もし大型のダムがあって、そこに大量の水が蓄えてあったとしましょう。それならば各家庭が節水をしたり、農家や工場が水不足で減産を懸念することは無くなります。

2013年以降日銀は大量のお金を蓄える大型のダムを建造しました。黒四ダムならぬクロトンダムです。ダムに蓄えられている水を全て発電や農業・工業などの生産活動、各家庭の生活用水として活用するというわけではありませんが、大型のダムに水が蓄えられていると水不足や電力不足にならないという安心感が得られます。

ダムは取水ゲートを開けたり閉めたりするなどしてダムの水位や下流への放水量を調整しますが、これに相当するのが金利設定です。

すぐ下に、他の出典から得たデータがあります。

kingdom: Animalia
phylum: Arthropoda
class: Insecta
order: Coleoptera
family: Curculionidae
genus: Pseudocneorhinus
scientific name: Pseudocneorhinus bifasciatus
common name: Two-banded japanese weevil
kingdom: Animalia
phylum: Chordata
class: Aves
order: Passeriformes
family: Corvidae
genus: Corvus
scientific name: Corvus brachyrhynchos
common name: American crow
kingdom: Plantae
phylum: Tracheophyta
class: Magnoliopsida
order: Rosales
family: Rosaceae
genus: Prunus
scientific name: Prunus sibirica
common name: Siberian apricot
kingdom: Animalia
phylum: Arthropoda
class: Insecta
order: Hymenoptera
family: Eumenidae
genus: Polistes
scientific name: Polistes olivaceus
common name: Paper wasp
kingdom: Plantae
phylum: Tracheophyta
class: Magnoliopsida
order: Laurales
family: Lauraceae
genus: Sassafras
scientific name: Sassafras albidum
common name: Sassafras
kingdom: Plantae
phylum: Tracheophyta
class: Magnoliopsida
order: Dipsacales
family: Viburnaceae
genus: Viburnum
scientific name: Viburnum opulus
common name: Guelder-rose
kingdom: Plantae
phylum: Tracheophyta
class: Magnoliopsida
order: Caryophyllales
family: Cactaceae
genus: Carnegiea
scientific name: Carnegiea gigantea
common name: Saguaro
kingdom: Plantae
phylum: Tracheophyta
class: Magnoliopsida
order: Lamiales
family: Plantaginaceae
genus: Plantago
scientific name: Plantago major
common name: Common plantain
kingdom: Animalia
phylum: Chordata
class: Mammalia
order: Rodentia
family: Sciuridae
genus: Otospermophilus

逆にいえば川に大量の水が流れ出し氾濫してしまうような状況は異常な景気過熱やハイパーインフレですが、それを防止するのもダムの役割です。

 

 

度々申し上げてきたことですが、サブプライムローンショック・世界金融危機や長年の日本のデフレ不況に対処するために各国中央銀行がマネタリーベースをドカ積みするような量的金融緩和政策を大胆に実施してきたことが、幸いにも今回のコロナ危機のクラッシャブルゾーン(緩衝帯)として機能しています。もし各国中央銀行が発券銀行として大量のマネーを刷って大量の国債や債券の購入をしたり、準備預金の積み上げをしていなかったら、金融機関の経営破綻や取り付け騒ぎ、そしてさらなる民間企業の資金繰り悪化という事態を招いていたことでしょう。